Godschalk [47] proposes the concept of resilient city and describes a strategy of urban hazard
mitigation. Coaffee [48] also notices the growing importance of the resilience concept, but
combines it with risk and defines “environmentally sustainable cities”. The 2010 Global
Forum on Urban Resilience resulted in 53 papers [49], which form a large source of valuable
Innovative Infrastructures - Toward Human Urbanism 5

information on the broad topic with some bias on Adaptation and Climate Change. Vale and
Campanella [50] make “a global tour of disaster and recovery”  and ask if it is possible for a
city to be rebuilt without being resilient. They link ‘post-disaster urbanism’ with Human
Resilience and psychological aspects, which is also the focus for Paton et al. [32].
Recently, Coyle (2011) [51] has presented a comprehensive action plan for regions and
communities with special reference to the USA. The “Primer” by Prasad et al. [52] is also
intended for practical use with e.g. Sound Practice examples of Adaptation and Mitigation.
The book by Pelling (2003) [29] is on the vulnerability of cities. Cf. also Torn & Pasman [36].
Concerning the risk of flooding in seaside cities or port cities the vulnerability of existing or
planned structures or infrastructures should be discussed [35, 41, 53]. Special considerations
must be paid to the protection of underground structures like tunnels. There are several books
about improving community resilience based on the experience from Hurricane Katrina 2005,
e.g. Lansford et al. [54] and Verchick [55]. The latter extensively develops his thoughts
behind the proposed three keywords or ‘Commandments’: Go Green, Be Fair, Keep Safe.
Resilience and Transformation. - In recent discussions of resilient communities with a focus
on the urban environment, there has been concern about the problem of peak oil, the growth
of cities and increasing road traffic [56], [57]. That’s why it has been proposed to think in
terms of a transformation to a society with more railroad transport, less car traffic and more
use of mass transport in the cities and to build more routes for bicycles and pedestrians.
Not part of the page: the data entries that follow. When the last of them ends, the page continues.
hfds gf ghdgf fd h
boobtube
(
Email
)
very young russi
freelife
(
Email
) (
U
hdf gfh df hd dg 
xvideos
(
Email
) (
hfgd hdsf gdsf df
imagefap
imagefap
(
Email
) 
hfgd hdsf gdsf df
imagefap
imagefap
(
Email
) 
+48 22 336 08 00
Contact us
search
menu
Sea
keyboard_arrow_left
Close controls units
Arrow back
3.3 Built Environment as a Social-Ecological system


The resilience perspective is more and more used as an approach for understanding the
dynamics of social–ecological systems [33].  Recently, studies of coupled Human-
environment systems aim at a more holistic approach. Moffat and Kohler (2008) investigate
the built environment as a complex social-ecological system between the natural and the
cultural [58], cf. Rubino [59]. Examples of related work: Crane et al. (2010) [60] apply
resilient thinking to the reconstruction of the Haitian State and Berkes (2007) [61] uses that
kind of thinking to reduce vulnerability when considering change and uncertainty.

4. Discussion
Since there is no generally accepted definition for Robustness, several different alternative
definitions have been given in section 2. In contrast, the concept of Resilience, although it is
more far-reaching and is used in various different application areas, has a common conceptual
basis for the definitions in all these areas.

5. Conclusions
The concept of robustness of structures has been found to be important and useful in structural
design and should be the object for further research.
The different aspects of hazards, vulnerability, disaster risk reduction, and resilience are
important and need further investigations.
The concept of resilience has found increasing and widespread applications in different areas
dealing with risk, hazards, and disaster risk reduction.